Utah's affection for firearms in public places has made the state look a right fool in the global mass media over the last couple of days. It will pass. But it is a black eye we — or, at least, our elected officials — richly deserve.

Administrators at Utah State University Tuesday were forced to tell the truth about the 19th century interpretation their masters in the Utah Legislature have of the 2nd Amendment. Specifically, the guarantee that concealed-carry permit holders may tote their irons nearly everywhere, even into college lecture halls where, by the nature of such places, controversial speakers may be holding forth.

The result was a cycle or two of worldwide notice of Utah as the place where an outspoken woman who has been willing to face down death threats in more civilized climes would not feel safe. Not just in the state, but at one of the state's top institutions of education, where the freedom of expression should never be trumped by anything.

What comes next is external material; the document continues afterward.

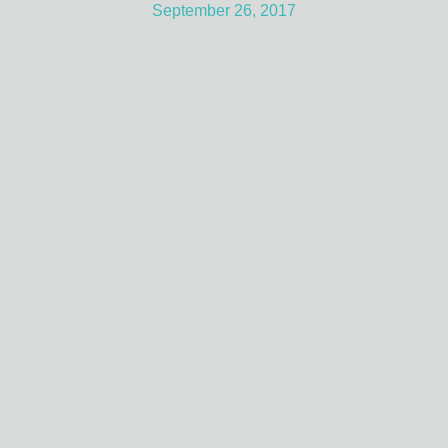
September 26, 2017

The invited speaker for Wednesday was to have been writer and social critic Anita Sarkeesian. Her evaluation of violent video games — specifically the way some game scenarios treat women as helpless, brainless or objects of sexual exploitation and violence — has made her the target of much online vitriol including, on occasion, death threats.

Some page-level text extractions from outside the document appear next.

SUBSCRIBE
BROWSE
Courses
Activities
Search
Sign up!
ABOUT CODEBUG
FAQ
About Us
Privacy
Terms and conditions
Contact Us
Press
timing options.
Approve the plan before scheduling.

A particularly hateful email sent to various offices at USU Tuesday made specific threats of not just murder, but "the deadliest school shooting in American history," if Sarkeesian were allowed to speak. The author of the threat, apparently, views women — or, at least feminist activists — as a threat to men and so a legitimate target of mass murder.

That was a turn of events that, if nothing else, would seem to support Sarkeesian's point about a link between some video games and violent attitudes toward females.

Such twisted views have been an apparent motivation for mass murder in the past, and so should be taken seriously. Examples include Marc Lépine, who killed 18 people in order to "fight feminism" in Montreal in 1989, and Elliot Rodger, who killed six people in and around the University of California at Santa Barbara not six months ago.

USU officials were confident they could keep order. And Sarkeesian had said she would go through with her commitment until she was told that, under Utah law, armed permit-holders could not be excluded. Then she cancelled.

Sarkeesian, as an ambassador from the 21st century, was understandably worried that not only would a would-be assassin gain admittance to the hall under the cover of Utah's disturbingly lax standards for issuing weapons permits, but also that any number of untrained gun lovers might set up a crossfire that would cause even more bloodshed.

Utah's concealed-carry law is seriously flawed. At the very least, universities should be able to ban firearms from venues where they are not just inappropriate, but destructive of the mission of an institution of higher learning.